Cet essai nous plonge au cœur des fêtes rituelles et de la transgression– ses stratégies, les instincts de survie, de pouvoir, de cruauté ou de quête qu’elle suscite et, parfois, sublime. En fugue échevelée et triomphale, il arpente les siècles et décrit avec verve et une précision de scalpel baroque (texte concis pour dire le chaos) l’évolution, les flambées excessives ou les énergies sourdes des bacchanales et de leur équivalent, de l’Antiquité à nos jours.
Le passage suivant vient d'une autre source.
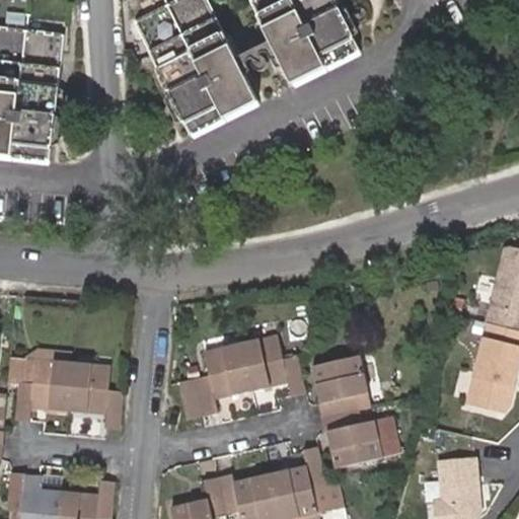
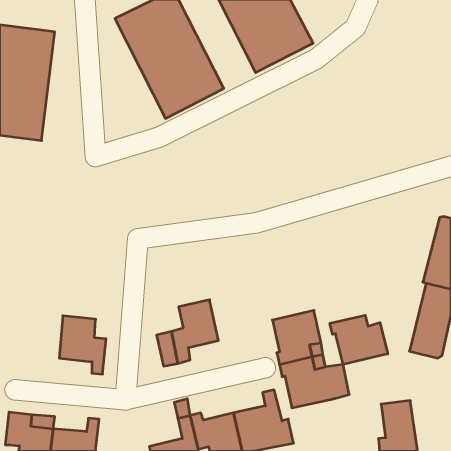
building: [240,336,302,396] -> none
building: [9,357,72,422] -> none
building: none -> [330,315,388,364]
Erudit de mots, de musique et de peinture, tous siècles confondus, son auteur se prend au jeu et nous entraîne aux sources du mythe de Dionysos et de Bacchus; il décrit les cultes dont ils ont été l’objet, les manières dont chaque période s’est approprié le mythe en fonction des besoins, du rapport à la vie et de l’implacable certitude de la mort. En terreur ou en jubilatoire provocation. Il raconte Le grand macabre de Ligeti ou Le sacre du printemps aussi bien que des tableaux du Titien, Xénophon ou Mort à Venise, traquant les figures symboliques des cérémonies humaines qui, de «folâtres bacchanales», se sont muées en «grinçantes sarabandes» aussi bien qu’en jouissante «frénésie profane».
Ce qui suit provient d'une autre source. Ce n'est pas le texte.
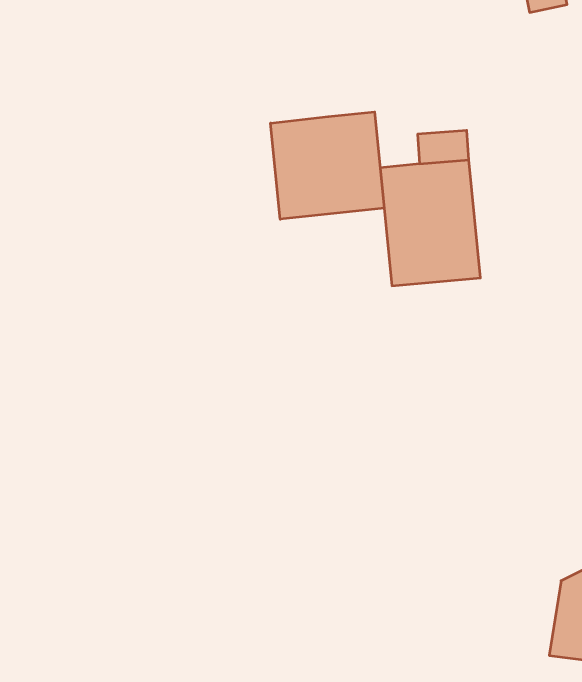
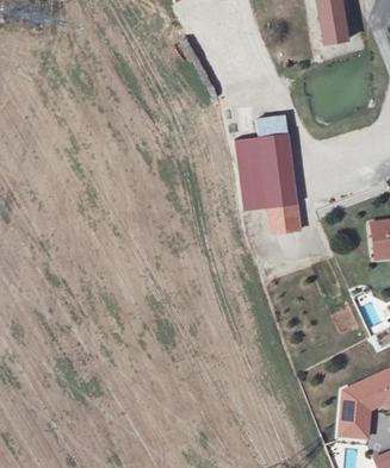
building: [271,112,384,219] -> none
building: none -> [266,205,297,229]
Mais que deviennent Dionysos et Bacchus, ces «intempérants magnifiques», dans l’actuelle «orgie de la tolérance»? Jean-Noël von der Weid décèle, comme un acte de foi, les «monstrueux désirs d’excès» qui continuent à cogner dans le cœur et le corps des hommes. Et on ressort de ce livre enrichi de sensations d’absolu, «en-thousiate» ou terrifié, pris dans le cortège trépidant et séculaire des mythes, du dépassement frondeur qu’ils débrident et de tous les garde-fous qui tentent de les canaliser. En vain.